● SELECTED EXCERPT

====

When the earliest explorers came to Illinois, they found a slow-moving, shallow stream that flowed through the prairie and emptied into Lake Michigan. Frogs, fish, turtles, beavers, and river otters made their home in and around the waterway, which Native Americans used for transport.

The River in Early Chicago History

The Chicago River originally arose in two different branches that merged before they reached Lake Michigan. The North Branch originated in a marshy area. The South Branch started from a place called Mud Lake near the Des Plaines River. The Des Plaines River begins in Wisconsin and flows south till it joins with another river to form the Illinois. The Illinois River in turn empties into the Mississippi River, which is one of North America’s major transportation routes as it flows to the Gulf of Mexico. Because the Chicago River was close enough to the Des Plaines for people to portage canoes, it formed a vital link between the Great Lakes and the Mississippi. Native Americans such as the Chippewa and Potawatomi used this network of waterways for centuries.

====

● STORED RECORDS
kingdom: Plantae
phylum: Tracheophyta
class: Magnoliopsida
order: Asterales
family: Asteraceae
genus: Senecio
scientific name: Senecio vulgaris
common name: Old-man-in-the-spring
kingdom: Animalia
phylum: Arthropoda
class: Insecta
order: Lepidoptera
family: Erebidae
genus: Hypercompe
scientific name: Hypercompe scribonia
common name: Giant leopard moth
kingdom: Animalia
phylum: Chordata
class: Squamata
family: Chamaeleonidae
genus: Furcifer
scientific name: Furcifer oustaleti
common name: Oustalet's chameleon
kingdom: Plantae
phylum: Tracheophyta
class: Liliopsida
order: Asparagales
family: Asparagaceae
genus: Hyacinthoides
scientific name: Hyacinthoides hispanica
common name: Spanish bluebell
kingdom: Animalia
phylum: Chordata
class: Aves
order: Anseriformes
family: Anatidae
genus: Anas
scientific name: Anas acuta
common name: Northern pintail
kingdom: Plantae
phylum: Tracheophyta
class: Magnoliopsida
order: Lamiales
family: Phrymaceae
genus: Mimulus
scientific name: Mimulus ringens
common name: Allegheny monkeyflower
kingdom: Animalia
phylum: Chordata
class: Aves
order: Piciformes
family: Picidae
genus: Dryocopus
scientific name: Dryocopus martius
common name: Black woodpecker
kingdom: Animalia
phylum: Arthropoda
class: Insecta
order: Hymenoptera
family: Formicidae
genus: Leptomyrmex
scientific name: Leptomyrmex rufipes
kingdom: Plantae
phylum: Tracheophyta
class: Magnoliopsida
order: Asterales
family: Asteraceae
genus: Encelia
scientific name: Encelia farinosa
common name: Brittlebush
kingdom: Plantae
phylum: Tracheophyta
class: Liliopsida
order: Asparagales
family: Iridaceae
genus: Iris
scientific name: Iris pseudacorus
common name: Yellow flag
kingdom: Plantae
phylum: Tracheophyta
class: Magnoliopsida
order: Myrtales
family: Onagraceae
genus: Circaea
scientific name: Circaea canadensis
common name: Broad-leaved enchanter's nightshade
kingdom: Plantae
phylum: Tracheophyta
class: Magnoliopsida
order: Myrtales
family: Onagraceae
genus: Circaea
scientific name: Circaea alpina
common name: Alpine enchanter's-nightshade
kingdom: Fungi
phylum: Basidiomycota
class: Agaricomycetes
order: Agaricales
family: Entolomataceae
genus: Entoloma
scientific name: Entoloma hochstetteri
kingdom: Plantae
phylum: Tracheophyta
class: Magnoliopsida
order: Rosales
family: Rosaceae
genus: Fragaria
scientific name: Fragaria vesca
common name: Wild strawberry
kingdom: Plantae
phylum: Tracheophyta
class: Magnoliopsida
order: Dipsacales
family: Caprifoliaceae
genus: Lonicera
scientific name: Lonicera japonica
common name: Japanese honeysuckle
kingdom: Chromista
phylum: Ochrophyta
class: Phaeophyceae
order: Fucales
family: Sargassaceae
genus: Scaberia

====

● WHAT TO PRODUCE
Transcribe the passage on the Chicago River above word for word, starting at "The River in" and ending with "waterways for centuries.".

● EXPECTED OUTPUT
The River in Early Chicago History

The Chicago River originally arose in two different branches that merged before they reached Lake Michigan. The North Branch originated in a marshy area. The South Branch started from a place called Mud Lake near the Des Plaines River. The Des Plaines River begins in Wisconsin and flows south till it joins with another river to form the Illinois. The Illinois River in turn empties into the Mississippi River, which is one of North America’s major transportation routes as it flows to the Gulf of Mexico. Because the Chicago River was close enough to the Des Plaines for people to portage canoes, it formed a vital link between the Great Lakes and the Mississippi. Native Americans such as the Chippewa and Potawatomi used this network of waterways for centuries.